I'm making a library and I'm thinking of unit testing the utility functions. The way my unit test would work is by calling the function, then doing CRUD operations on it and seeing if it works.
Is this a good idea, or does this count as doing the testing for the MongoDB package I am using?
If this would test the utility functions in your library (rather than an imported library), then it's a fine idea. Finding problems there before running larger tests would save debugging time.
As a matter of perspective, I'd call this a configuration test, not a unit test since it'd mainly detect configuration problems with the MongoDB server and the network. It's neither a "small test" nor a "fast test" since it depends on a separate server. (The terms matters for communication, to keep each type of test good at its particular purpose, and to decide when to run each test.)
If you want to isolate a test of your library from MongoDB configuration and network problems, a good technique is to mock out its access to the MongoDB server or else to test against an in-memory MongoDB server.

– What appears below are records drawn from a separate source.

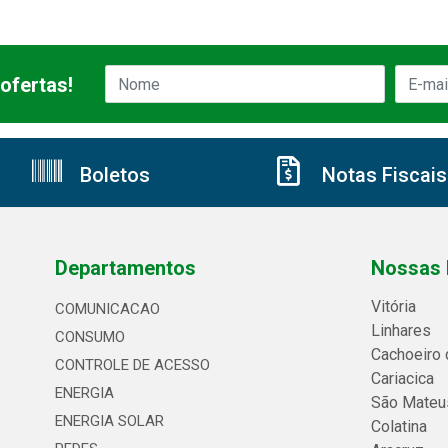
ofertas!
Boletos
Notas Fiscais
Departamentos
Nossas 
Vitória
COMUNICACAO
Linhares
CONSUMO
Cachoeiro 
CONTROLE DE ACESSO
Cariacica
ENERGIA
São Mateu
ENERGIA SOLAR
Colatina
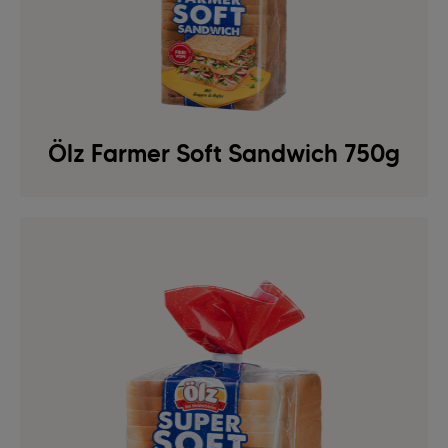
Ölz Farmer Soft Sandwich 750g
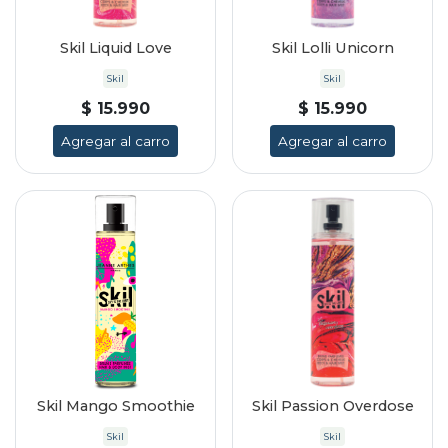
Skil Liquid Love
Skil Lolli Unicorn
Skil
Skil
$ 15.990
$ 15.990
Agregar al carro
Agregar al carro
Skil Mango Smoothie
Skil Passion Overdose
Skil
Skil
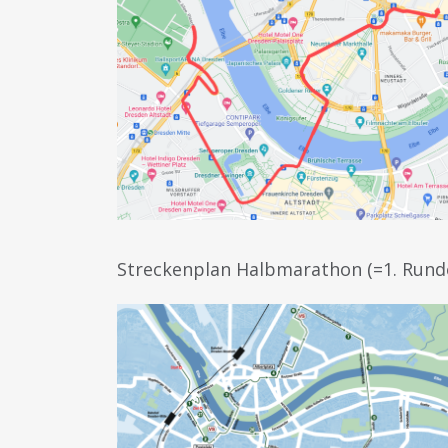
Streckenplan Halbmarathon (=1. Rund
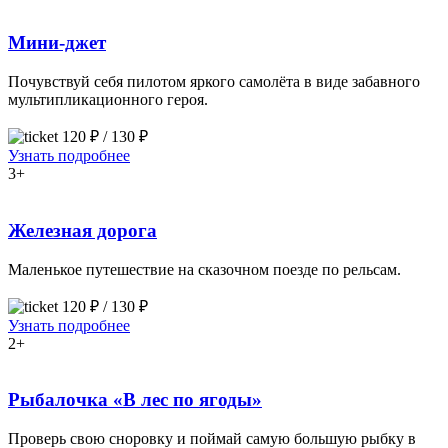
Мини-джет
Почувствуй себя пилотом яркого самолёта в виде забавного
мультипликационного героя.
120 ₽ / 130 ₽
Узнать подробнее
3+
Железная дорога
Маленькое путешествие на сказочном поезде по рельсам.
120 ₽ / 130 ₽
Узнать подробнее
2+
Рыбалочка «В лес по ягоды»
Проверь свою сноровку и поймай самую большую рыбку в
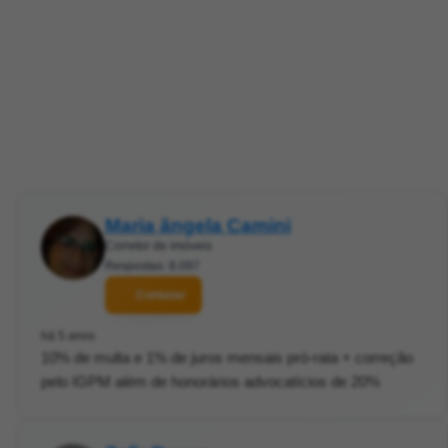
Maria ângela Camini
Corretor de imóveis
Respostas: 8.097
Contatar
há 5 anos
10% de multa e 1% de juros mensais pró-rata + correção
pelo IGPM além de honorários advocatícios de 20%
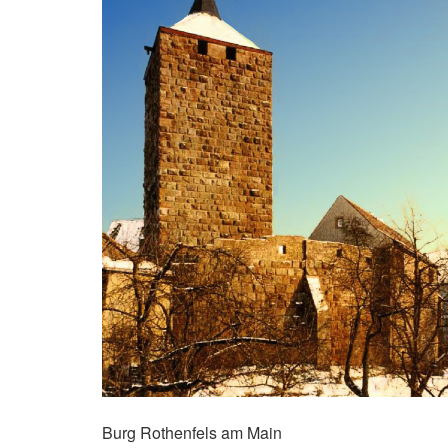
Burg Rothenfels am Main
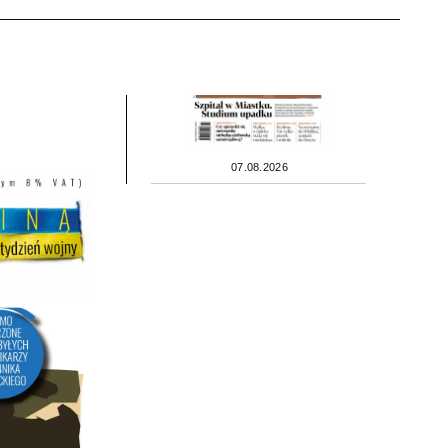
07.08.2026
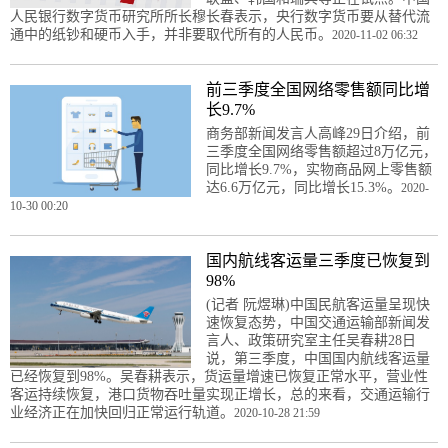
人民银行数字货币研究所所长穆长春表示，央行数字货币要从替代流
通中的纸钞和硬币入手，并非要取代所有的人民币。
2020-11-02 06:32
前三季度全国网络零售额同比增
长9.7%
商务部新闻发言人高峰29日介绍，前
三季度全国网络零售额超过8万亿元，
同比增长9.7%，实物商品网上零售额
达6.6万亿元，同比增长15.3%。
2020-
10-30 00:20
国内航线客运量三季度已恢复到
98%
(记者 阮煜琳)中国民航客运量呈现快
速恢复态势，中国交通运输部新闻发
言人、政策研究室主任吴春耕28日
说，第三季度，中国国内航线客运量
已经恢复到98%。吴春耕表示，货运量增速已恢复正常水平，营业性
客运持续恢复，港口货物吞吐量实现正增长，总的来看，交通运输行
业经济正在加快回归正常运行轨道。
2020-10-28 21:59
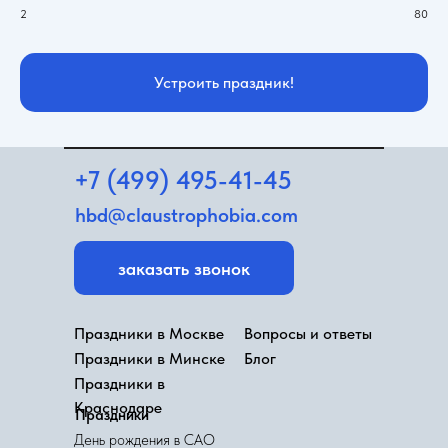
2
80
Устроить праздник!
+7 (499) 495-41-45
hbd@claustrophobia.com
заказать звонок
Праздники в Москве
Вопросы и ответы
Праздники в Минске
Блог
Праздники в
Краснодаре
Праздники
День рождения в САО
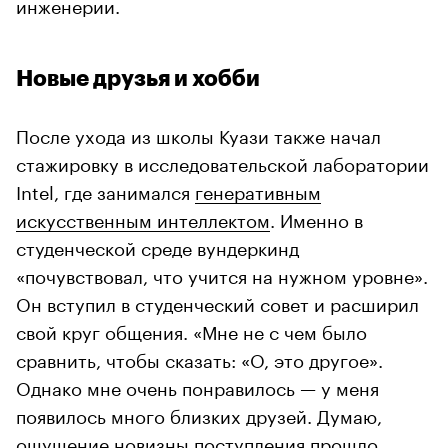
инженерии.
Новые друзья и хобби
После ухода из школы Куази также начал
стажировку в исследовательской лаборатории
Intel, где занимался
генеративным
искусственным интеллектом
. Именно в
студенческой среде вундеркинд
«почувствовал, что учится на нужном уровне».
Он вступил в студенческий совет и расширил
свой круг общения. «Мне не с чем было
сравнить, чтобы сказать: «О, это другое».
Однако мне очень понравилось — у меня
появилось много близких друзей. Думаю,
ощущение новизны поступления прошло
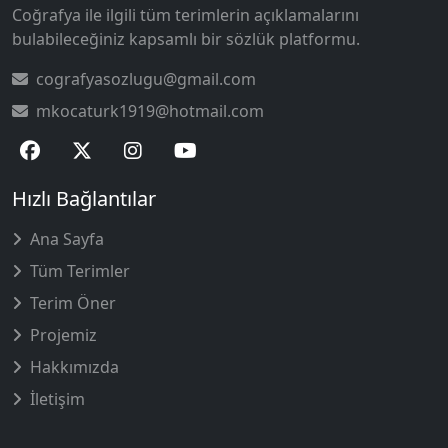
Coğrafya ile ilgili tüm terimlerin açıklamalarını
bulabileceğiniz kapsamlı bir sözlük platformu.
cografyasozlugu@gmail.com
mkocaturk1919@hotmail.com
Hızlı Bağlantılar
Ana Sayfa
Tüm Terimler
Terim Öner
Projemiz
Hakkımızda
İletişim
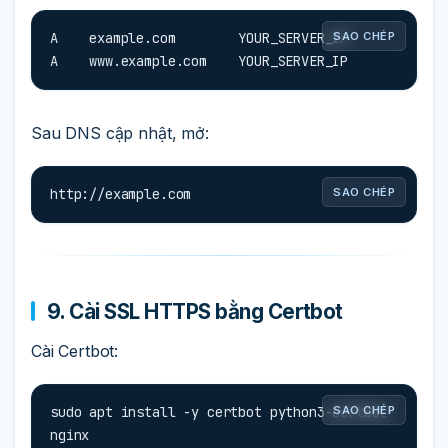
A    example.com        YOUR_SERVER_IP

SAO CHÉP
A    www.example.com    YOUR_SERVER_IP
Sau DNS cập nhật, mở:
http://example.com
SAO CHÉP
9. Cài SSL HTTPS bằng Certbot
Cài Certbot:
sudo apt install -y certbot python3-certbot-
SAO CHÉP
nginx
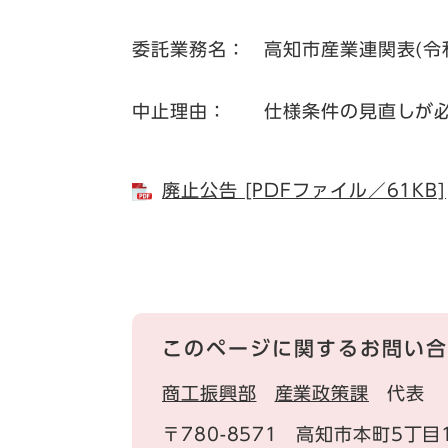
委託業務名： 高知市産業連関表(令
中止理由： 仕様条件の見直しが必
廃止公告 [PDFファイル／61KB]
このページに関するお問い合
商工振興部
産業政策課
代表
〒780-8571
高知市本町5丁目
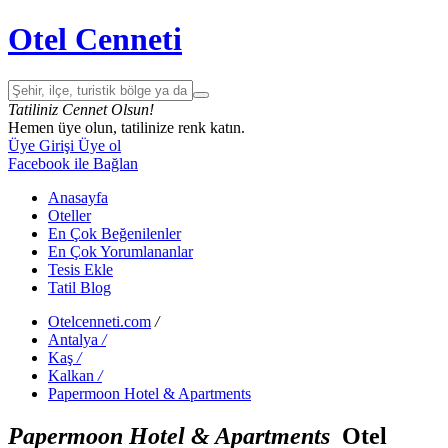
Otel Cenneti
Tatiliniz Cennet Olsun!
Hemen üye olun, tatilinize renk katın.
Üye Girişi
Üye ol
Facebook ile Bağlan
Anasayfa
Oteller
En Çok Beğenilenler
En Çok Yorumlananlar
Tesis Ekle
Tatil Blog
Otelcenneti.com
/
Antalya
/
Kaş
/
Kalkan
/
Papermoon Hotel & Apartments
Papermoon Hotel & Apartments
Otel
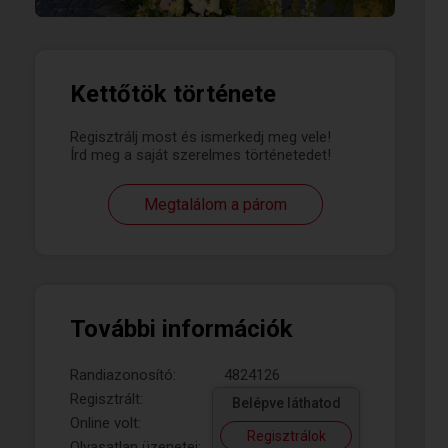
Kettőtök története
Regisztrálj most és ismerkedj meg vele!
Írd meg a saját szerelmes történetedet!
Megtalálom a párom
További információk
Randiazonosító:
4824126
Regisztrált:
Belépve láthatod
Online volt:
Regisztrálok
Olvasatlan üzenetei:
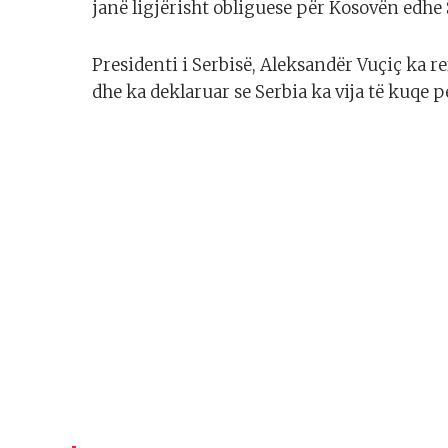
janë ligjërisht obliguese për Kosovën edhe 
Presidenti i Serbisë, Aleksandër Vuçiç ka 
dhe ka deklaruar se Serbia ka vija të kuqe p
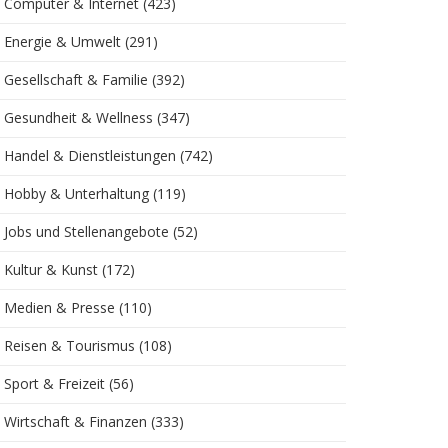
Computer & Internet
(423)
Energie & Umwelt
(291)
Gesellschaft & Familie
(392)
Gesundheit & Wellness
(347)
Handel & Dienstleistungen
(742)
Hobby & Unterhaltung
(119)
Jobs und Stellenangebote
(52)
Kultur & Kunst
(172)
Medien & Presse
(110)
Reisen & Tourismus
(108)
Sport & Freizeit
(56)
Wirtschaft & Finanzen
(333)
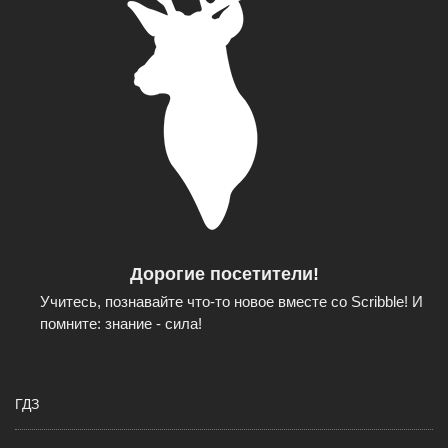
Дорогие посетители!
Учитесь, познавайте что-то новое вместе со Scribble! И
помните: знание - сила!
ГДЗ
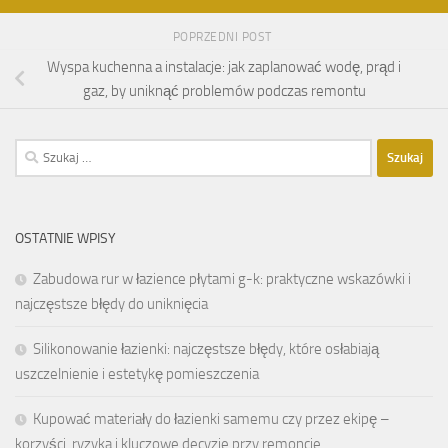
POPRZEDNI POST
Wyspa kuchenna a instalacje: jak zaplanować wodę, prąd i
gaz, by uniknąć problemów podczas remontu
Szukaj:
OSTATNIE WPISY
Zabudowa rur w łazience płytami g-k: praktyczne wskazówki i
najczęstsze błędy do uniknięcia
Silikonowanie łazienki: najczęstsze błędy, które osłabiają
uszczelnienie i estetykę pomieszczenia
Kupować materiały do łazienki samemu czy przez ekipę –
korzyści, ryzyka i kluczowe decyzje przy remoncie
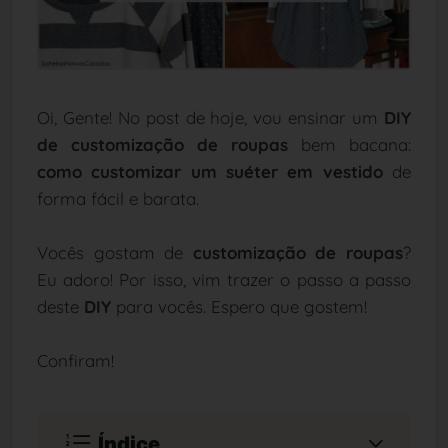
Oi, Gente! No post de hoje, vou ensinar um
DIY
de customização de roupas
bem bacana:
como customizar um suéter em vestido
de
forma fácil e barata.
Vocês gostam de
customização de roupas
?
Eu adoro! Por isso, vim trazer o passo a passo
deste
DIY
para vocês. Espero que gostem!
Confiram!
Índice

This also speeds up the test so it becomes a "fast test" that's fine to run every time on every code change.
If you're asking about testing the MongoDB server itself, then I'd call that an acceptance test. The purpose of acceptance testing is to test requirements on MongoDB that your project depends on, e.g. to catch problems for your project introduced by new releases of MongoDB. Server changes aren't always compatible, or perhaps your project depended on details that it shouldn't. This is a good place for tests of MongoDB semantics that caused past problems for your project.